In the long term however, a mailing list is too limited to promote effective time trading. A more natural forum will need to be constructed, which provides for the following key activities:
Profiles communicate a developer's background and skills to the community, allowing help seekers to find help providers based on area of expertise. Profiles could be augmented by community members based on completed time trades.
A bid is an offer of an amount of labor by an initiator (the person starting the bid) in return for another amount by a responder (the person who responds to the bid). The forum's bidding system should be able to express bids like "I offer at least 5 hours and up to 10 by twice your hours for satisfying task Lyn-1120," and should relay counteroffers back and forth until an agreement is reached. More generally, bids could be seen as tuples of (min hours, max hours, labor function), where labor function takes the amount of hours spent by the responder and returns the amount of hours to be spent by the initiator. A typical labor function might look like this:
def labor_funtion(responder_hours): return responder_hours + 15
combined with a min hours of 15 and max of 25, this could be an extremely enticing grovel for the right expert resonder, since a 3 hour time investment by the expert could yield 18 hours of labor for his own project.
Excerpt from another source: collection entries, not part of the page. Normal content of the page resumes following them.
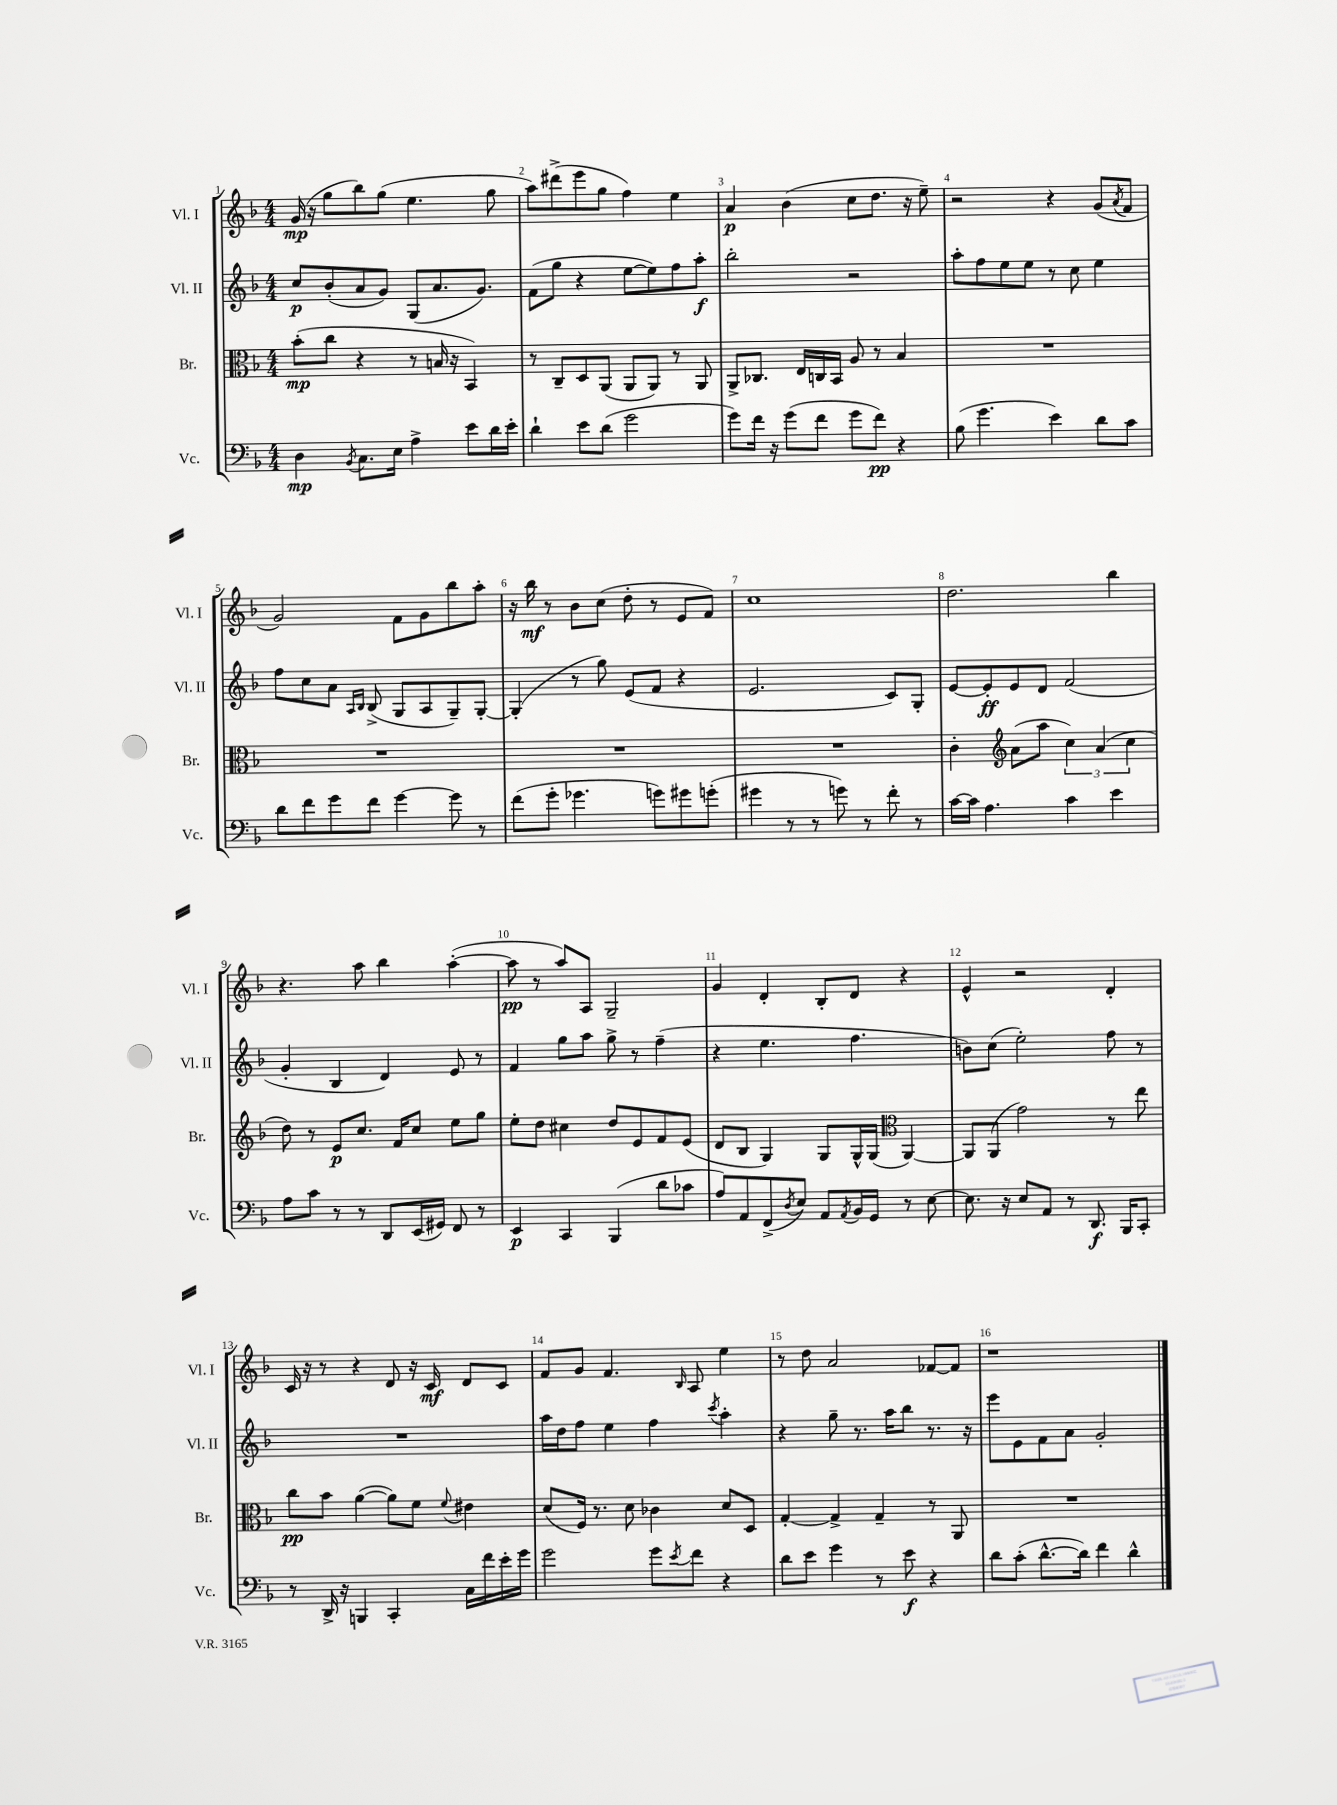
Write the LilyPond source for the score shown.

<<
\new StaffGroup <<
\new Staff = "s0" \with { instrumentName = "Vl. I" shortInstrumentName = "Vl. I" } {
    \clef treble \key f \major \numericTimeSignature \time 4/4
    g'16\mp( r16 g''8 bes''8) g''8( e''4. g''8 |
    a''8) dis'''8->( e'''8 g''8 f''4) e''4 |
    a'4\p bes'4( c''8 d''8. r16 e''8--) |
    r2 r4 g'8( \acciaccatura { a'8 } f'8 |
    g'2) f'8 g'8 bes''8 a''8-. |
    r16 bes''16\mf r8 bes'8 c''8( d''8-. r8 e'8 f'8) |
    c''1 |
    d''2. bes''4 |
    r4. a''8 bes''4 a''4~-.( |
    a''8\pp r8 a''8) a8 g2-- |
    g'4 d'4-. bes8-. d'8 r4 |
    e'4-^ r2 d'4-. |
    c'16 r16 r8 r4 d'8 r16 c'16\mf d'8 c'8 |
    f'8 g'8 f'4. \grace { bes16 } a8 e''4 |
    r8 d''8 a'2 fes'8~ fes'8 |
    r1 \bar "|." |
}
\new Staff = "s1" \with { instrumentName = "Vl. II" shortInstrumentName = "Vl. II" } {
    \clef treble \key f \major \numericTimeSignature \time 4/4
    c''8\p bes'8-.( a'8 g'8) g8( a'8. g'8.) |
    f'8( g''8 r4 e''8~ e''8) f''8 a''8-.\f |
    bes''2-. r2 |
    a''8-. f''8 e''8 e''8 r8 c''8 e''4 |
    f''8 c''8 a'8 \grace { a16 bes16 } bes8->( g8 a8 g8--) g8~-. |
    g4-.( r8 g''8) e'8( f'8 r4 |
    e'2. c'8) g8-. |
    e'8~ e'8-.\ff e'8 d'8 f'2( |
    g'4-. bes4 d'4) e'8 r8 |
    f'4 g''8 a''8 g''8-> r8 f''4--( |
    r4 e''4. f''4. |
    b'8) c''8( e''2-.) f''8 r8 |
    R1 |
    a''16 d''16 f''8 e''4 f''4 \acciaccatura { c'''8 } a''4-. |
    r4 g''8-- r8. a''16 bes''8 r8. r16 |
    e'''8 e'8 f'8 a'8 g'2-. \bar "|." |
}
\new Staff = "s2" \with { instrumentName = "Br." shortInstrumentName = "Br." } {
    \clef alto \key f \major \numericTimeSignature \time 4/4
    bes'8-.\mp( c''8 r4 r8 b16 r16 bes,4) |
    r8 c8-- d8 a,8( a,8 a,8) r8 a,8 |
    a,8-> ces8. e16 c16 bes,16 a8 r8 bes4 |
    R1 |
    R1 |
    R1 |
    R1 |
    c'4-. \clef treble a'8( a''8 \tuplet 3/2 { c''4) a'4( c''4 } |
    d''8) r8 e'8\p c''8. f'16 c''8 e''8 g''8 |
    e''8-. d''8 cis''4 d''8 e'8 f'8 e'8( |
    d'8 bes8 g4) g8 g16-^ g16( \clef alto a,4~) |
    a,8 a,8( g'2) r8 e''8 |
    c''8\pp bes'8 a'4~( a'8) f'8 \appoggiatura { f'8 } eis'4 |
    d'8( f16) r8. d'8 ces'4 d'8 d8 |
    g4~-. g4-> g4-- r8 a,8 |
    R1 \bar "|." |
}
\new Staff = "s3" \with { instrumentName = "Vc." shortInstrumentName = "Vc." } {
    \clef bass \key f \major \numericTimeSignature \time 4/4
    d4\mp \acciaccatura { bes,8 } c8. e16 a4-> e'8 d'16 e'16-. |
    d'4-! e'8 d'8( g'2 |
    g'8) f'16 r16 g'8( f'8 g'8 f'8\pp) r4 |
    bes8( g'4. e'4) d'8 c'8 |
    d'8 f'8 g'8 f'8 g'4~ g'8 r8 |
    f'8( g'8-. ges'4. g'8) gis'8 g'8-.( |
    gis'4 r8 r8 g'8) r8 f'8-. r8 |
    c'16~ c'16 a4. c'4 e'4 |
    a8 c'8 r8 r8 d,8 e,16( gis,16) f,8 r8 |
    e,4\p c,4 bes,,4( d'8 ces'8 |
    a8) a,8 f,8->( \acciaccatura { d8 } e8) a,8 \acciaccatura { a,8 } bes,16 g,16 r8 e8~ |
    e8. r16 e8 a,8 r8 d,8.\f bes,,16 c,8-. |
    r8 d,16-> r16 b,,4 c,4-. c16 f'16 e'16-. g'16 |
    g'2 g'8 \acciaccatura { e'8 } f'8 r4 |
    d'8 e'8 g'4 r8 e'8\f r4 |
    d'8 c'8-.( d'8.~-^ d'16) f'4 d'4-^ \bar "|." |
}
>>
>>
\layout { \context { \Score \override BarNumber.break-visibility = ##(#f #t #t) barNumberVisibility = #all-bar-numbers-visible } }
Even if the expert miscalculates and spends 20 hours on the problem, he has still acquired 25 hours of the initiator's labor.
Even bids (where inititiator and responder spend the same amount of time) can be accomplished with the identity labor function, and sufficiently fringe min and max bids. Even bids would be common in the case that both participants are experts in different areas and novices in different areas. For example, a Smalltalk ace learning Lisp could make an even trade with a Lisp guru just learning Smalltalk.